Clock Ticking Down to Increase in Hurricane Season Activity

Clock Ticking Down to Increase in Hurricane Season Activity

SINT MAARTEN/CARIBBEAN – It’s now two and half months into the 2019 Atlantic hurricane season, and only two named storms have formed this year, and Meteorologist at the Colorado State University says that this is making the season the slowest year since 1999.

The first system was a sub-tropical storm named Andrea that formed in May (20th) before the official start of the Atlantic hurricane season of June 1st (ending November 30th) east of the U.S. East Coast and south of Bermuda. Andrea marked the record fifth year in a row where a tropical storm (sub) developed before the official start of the season.

No storms formed in the month of June.

The second storm Barry formed on July 11 in the Gulf of Mexico and later strengthened into the first hurricane of the season (Category 1).    

The 2019 Atlantic hurricane season is now the second latest-starting season of the 21st century.

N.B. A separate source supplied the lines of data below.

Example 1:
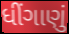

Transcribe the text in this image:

ધીંગાણું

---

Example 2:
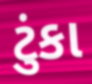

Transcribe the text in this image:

ટુંકા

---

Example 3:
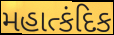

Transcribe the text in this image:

મહાત્કંદિક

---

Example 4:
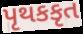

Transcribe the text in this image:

પૃથકકૃત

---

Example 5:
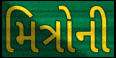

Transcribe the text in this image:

મિત્રોની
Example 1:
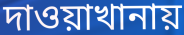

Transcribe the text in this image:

দাওয়াখানায়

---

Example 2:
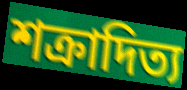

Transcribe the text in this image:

শক্রাদিত্য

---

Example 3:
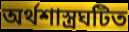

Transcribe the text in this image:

অর্থশাস্ত্রঘটিত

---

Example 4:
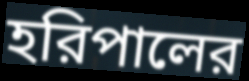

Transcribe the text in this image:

হরিপালের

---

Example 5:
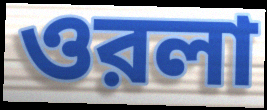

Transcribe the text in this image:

ওরলা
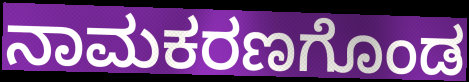
ನಾಮಕರಣಗೊಂಡ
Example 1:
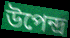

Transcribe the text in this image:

উপেন্দ্ৰ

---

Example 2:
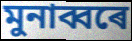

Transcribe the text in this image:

মুনাব্বৰে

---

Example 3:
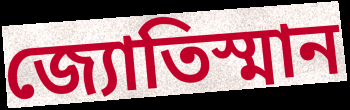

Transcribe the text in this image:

জ্যোতিস্মান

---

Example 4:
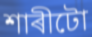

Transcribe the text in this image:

শাৰীটো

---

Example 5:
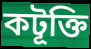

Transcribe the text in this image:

কটূক্তি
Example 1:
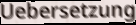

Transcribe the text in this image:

Uebersetzung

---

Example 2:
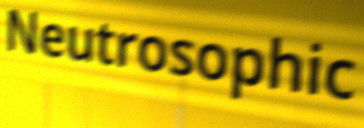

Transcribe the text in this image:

Neutrosophic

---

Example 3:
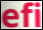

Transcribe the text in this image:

efi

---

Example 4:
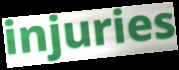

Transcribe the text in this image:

injuries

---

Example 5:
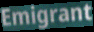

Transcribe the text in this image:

Emigrant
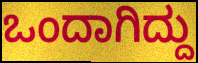
ಒಂದಾಗಿದ್ದು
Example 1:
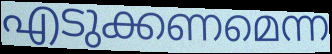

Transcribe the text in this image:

എടുക്കണമെന്ന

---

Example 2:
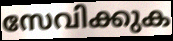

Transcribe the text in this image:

സേവിക്കുക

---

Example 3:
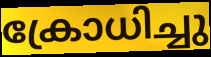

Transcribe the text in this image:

ക്രോധിച്ചു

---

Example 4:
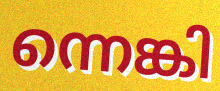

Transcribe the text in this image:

ന്നെങ്കി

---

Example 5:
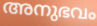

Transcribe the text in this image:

അനുഭവം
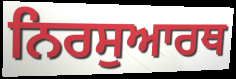
ਨਿਰਸੁਆਰਥ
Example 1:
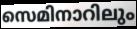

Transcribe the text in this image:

സെമിനാറിലും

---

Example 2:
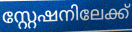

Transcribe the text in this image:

സ്റ്റേഷനിലേക്ക്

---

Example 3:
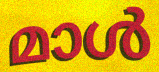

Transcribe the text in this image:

മാൾ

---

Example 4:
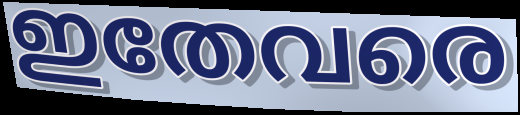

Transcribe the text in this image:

ഇതേവരെ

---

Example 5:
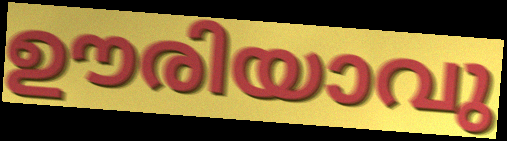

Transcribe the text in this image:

ഊരിയാവു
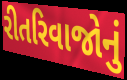
રીતરિવાજોનું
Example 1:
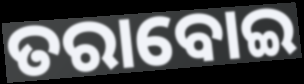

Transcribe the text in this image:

ତରାବୋଇ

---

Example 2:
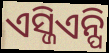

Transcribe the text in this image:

ଏସ୍ଜିଏନ୍ପି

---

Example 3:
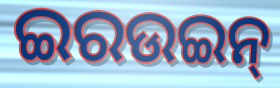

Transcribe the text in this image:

Weather watchers are saying that the window for increased hurricane activity is slowly nearing as wind shear, dry air and Sahara dust – inhibitors of tropical storm development – diminish opening the door for tropical development after August 18/20.

Weather watchers added that a big change in the pattern over the Atlantic will go from a quiet weather pattern to a much more active one, pointing out that the season could be an extended one up to the end of October.

Last year there were 15 named storms and the National Hurricane Center forecast up to 17 named storms for 2019.